As a child of a stay-at-home-mom, I always loved Joker's Wild, Tic-Tac-Dough, and the early Price-is-Right. It was great to watch regular people win fun prizes and cash. I often shopped with my mom, so I knew the prices of things on Price is Right. "Come on down, Brenda.... you can win!" When I grew up, I wanted to be on Bob Barker's Contestant's Row! Or better yet, a "Barker's Beauty."
Do you remember "MatchGame 76?" Anyone? It was entertaining, funny, and although risque for its time, quite clever. I watched it as a child and didn't understand half the jokes, but laughed anyway because anything pouring out of Charles Nelson Reilly's mouth was just hilarious. It just was.

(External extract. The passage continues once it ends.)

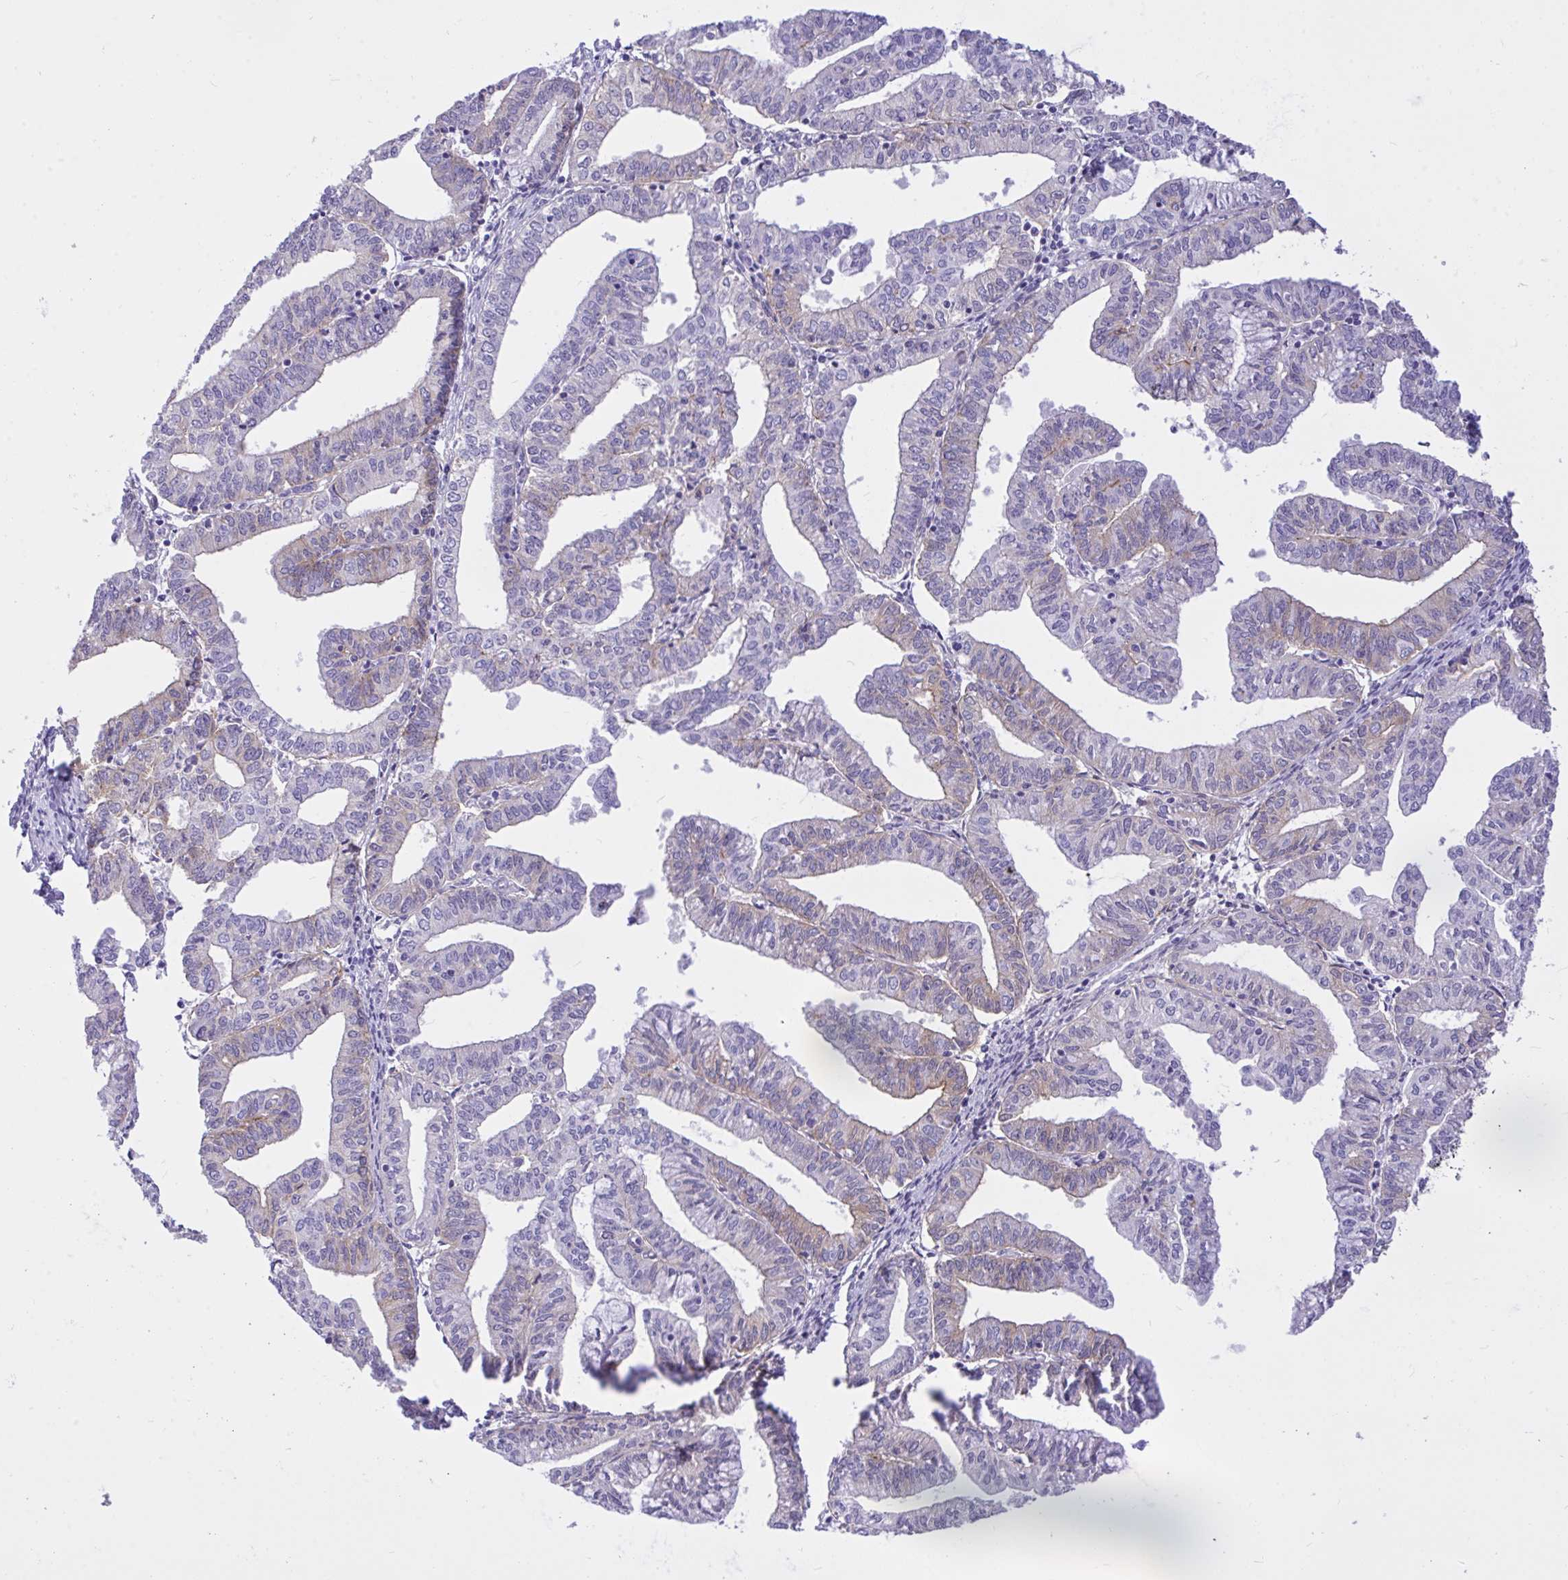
{"staining": {"intensity": "weak", "quantity": "<25%", "location": "cytoplasmic/membranous"}, "tissue": "endometrial cancer", "cell_type": "Tumor cells", "image_type": "cancer", "snomed": [{"axis": "morphology", "description": "Adenocarcinoma, NOS"}, {"axis": "topography", "description": "Endometrium"}], "caption": "High magnification brightfield microscopy of adenocarcinoma (endometrial) stained with DAB (brown) and counterstained with hematoxylin (blue): tumor cells show no significant expression. (IHC, brightfield microscopy, high magnification).", "gene": "TLN2", "patient": {"sex": "female", "age": 61}}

Apparently I zoned out for about 20 years or so, and the game show world changed. I don't know what happened, maybe Mark Goodson and Bill Toddman just cannot be replaced? Or maybe we are all becoming so intellectually challenged that we cannot summon the mental strength to read a book or two now and then. We prefer to watch "Idiot Parade" in its various forms.
The Grand Marshalls There is something fascinatingly sick about the content of today's game shows. It's sort of like an eight-car pile up on the interstate. You hate to see the carnage and the destruction, yet you can't take your eyes off it. I can't bring myself to call these shows "games" anymore. They are not game shows, they are "idiot parades." And the hosts? They are the Grand Marshalls.
Whoever hired the chick on "Weakest Link" should be dipped in honey, rolled in turbinado sugar, and then thrown into a pile of fire ants. Since when is being a pompous, hateful bitch a good thing? When I act like that I get bounced off the walls at work, shunned, and reprimanded. My boyfriend just leaves and comes back after the mood has passed. Yet she gets paid to act like she has PMS 24/7. If I had a job like that for just three days a month, I could retire by the time I'm 40. (Personal Note to Anne: You are the weakest excuse for talent. Goodbye.)
Deliver me from Alex "I'm-From-Canada-But-Speak-With-A-Hispanic-Accent-When-It-Suits-Me" Trebec. I cannot believe any self-respecting person would spend part of their day watching this man. Try out for the show? Fly to the studio and talk to him? No tme.
Alex: "A popular mexican dish consisting of grilled meat, rolled in flour tortiYASSSS"Contestant: "What is a burrito?"Alex: "Nooooooooo, sorry. The answer is fa-HEEE-THAAASSSS!" (Personal Note to Alex: You’re from Canada)
I love the spoof of "Jeopardy" they do on "Saturday Night Live." Will Ferrell plays Trebec, and Darrell Hammond plays Sean Connery. Hammond says the one thing we all wish just one contestant would say: "Trebec you pompous windbag... it's easy for you to act so smart when you have those cards in front of you!" From his lips to Nielsen's ears.
Bob Barker, you broke my heart. The truth is out about you. You didn't pay your staff enough to keep quiet about how vindictive you are, not to mention horny. Although, I don't consider that, in and of itself, a bad thing. But dipping your pen in the show's inkwell, and firing your beauties because they put on a few pounds? Heartless. Do us all a favor and get yourself neutered. Please.